Activity: Copy out each line of the data below in which the string "down" appears.

Dataset records:
= = = = =

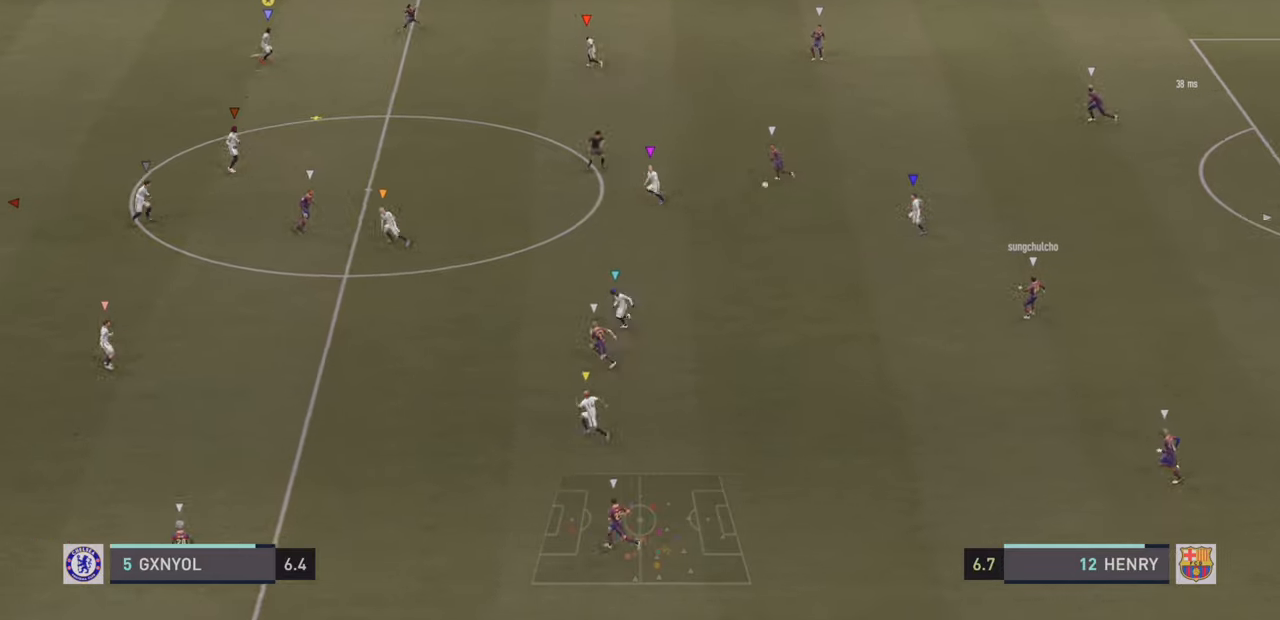
{"dt_ms": 500, "buttons": ["L2"], "left_stick": "down-right", "events": [[100, "L2", "down"], [133, "left_stick", "down-left"], [150, "R2", "up"], [500, "left_stick", "down-right"]]}
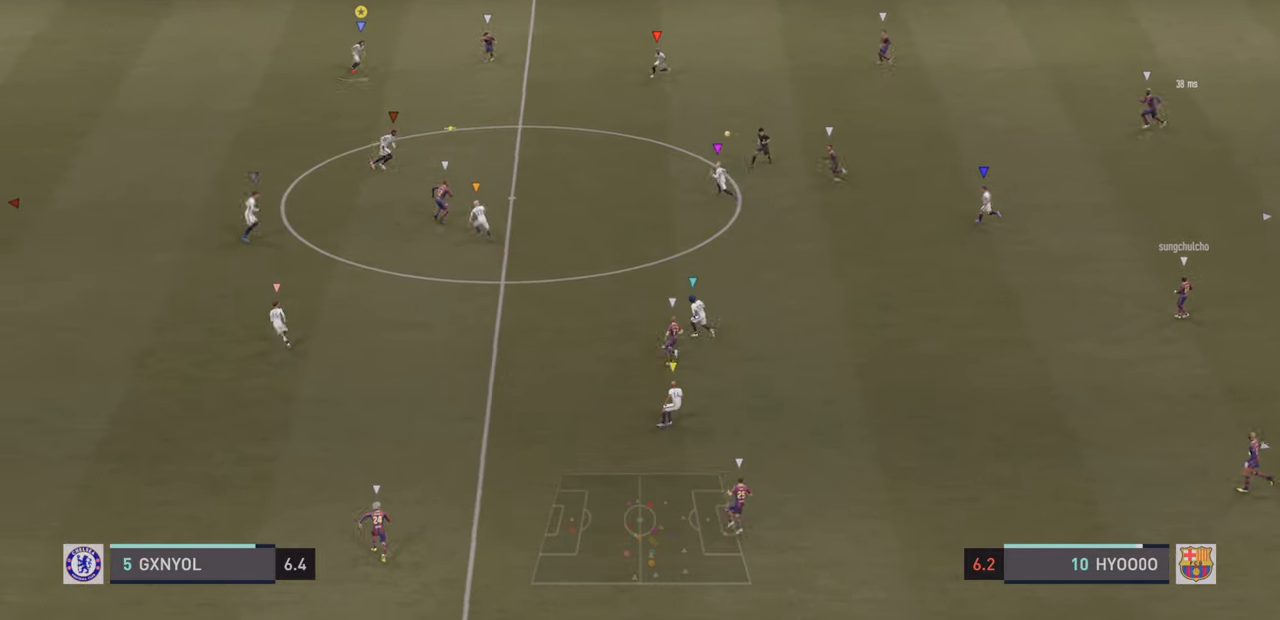
{"dt_ms": 500, "buttons": ["R2"], "left_stick": "up-right", "events": [[83, "R2", "down"], [83, "left_stick", "up-right"], [316, "L2", "up"]]}
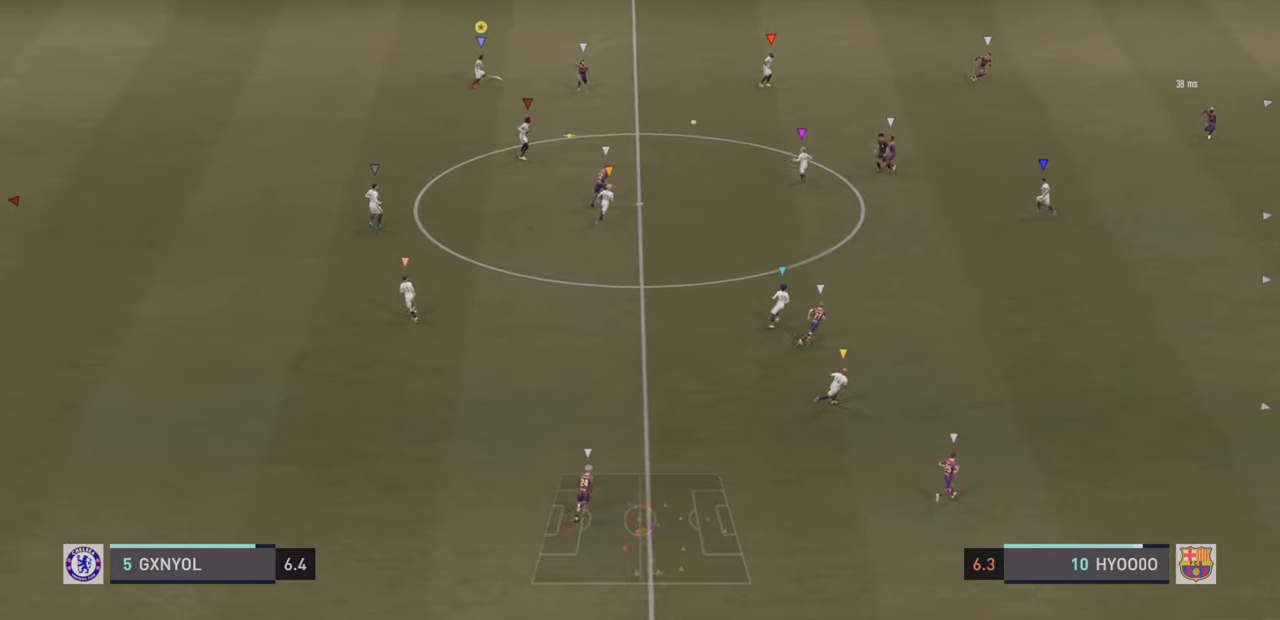
{"dt_ms": 500, "buttons": ["R2"], "left_stick": "up-right", "events": []}
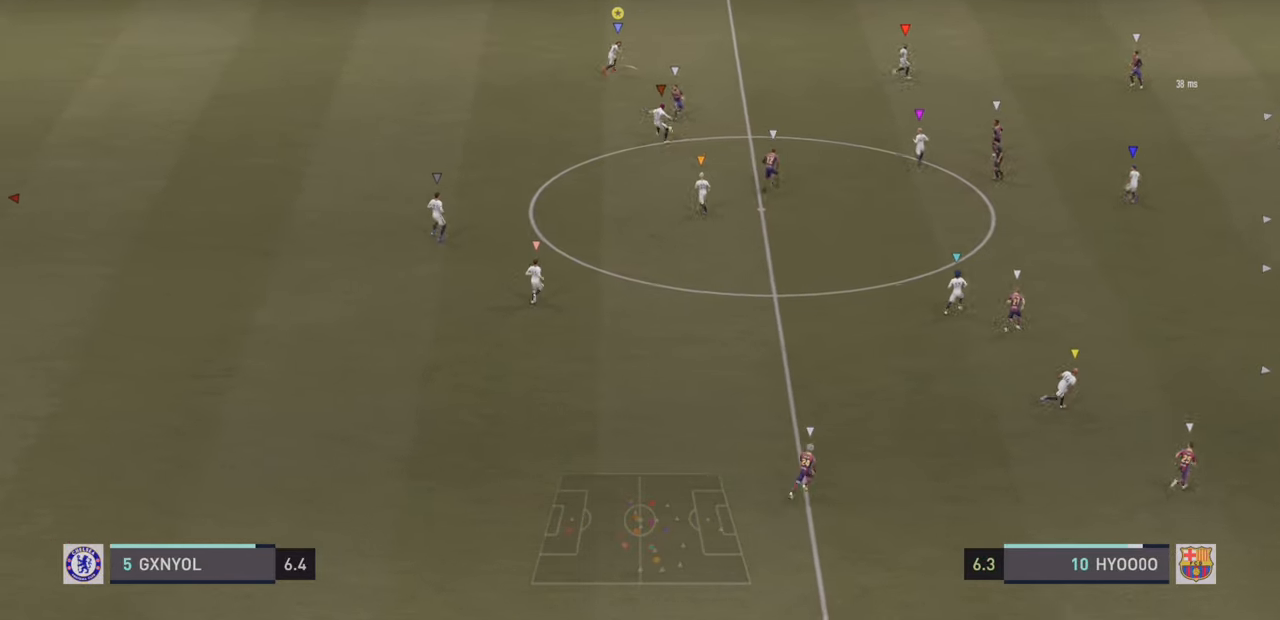
{"dt_ms": 500, "buttons": [], "left_stick": "up-right", "events": [[300, "R2", "up"]]}
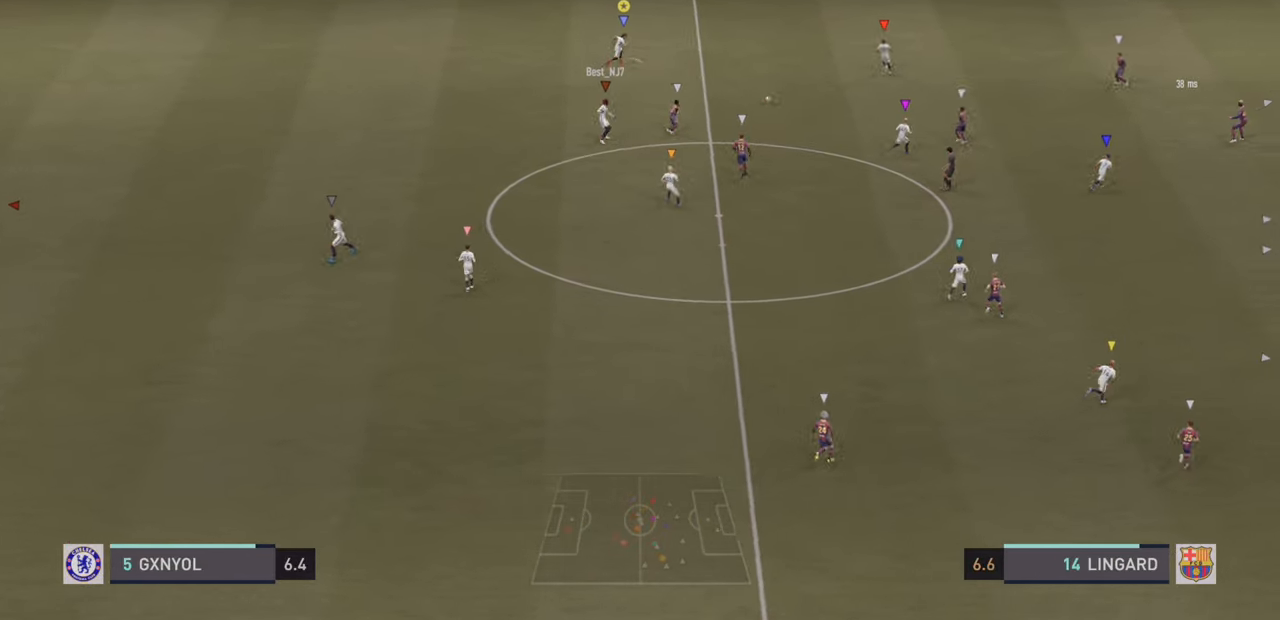
{"dt_ms": 500, "buttons": ["R2"], "left_stick": "up-right", "events": [[183, "R2", "down"]]}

= = = = =

Output of the exercise:
{"dt_ms": 500, "buttons": ["L2"], "left_stick": "down-right", "events": [[100, "L2", "down"], [133, "left_stick", "down-left"], [150, "R2", "up"], [500, "left_stick", "down-right"]]}
{"dt_ms": 500, "buttons": ["R2"], "left_stick": "up-right", "events": [[83, "R2", "down"], [83, "left_stick", "up-right"], [316, "L2", "up"]]}
{"dt_ms": 500, "buttons": ["R2"], "left_stick": "up-right", "events": [[183, "R2", "down"]]}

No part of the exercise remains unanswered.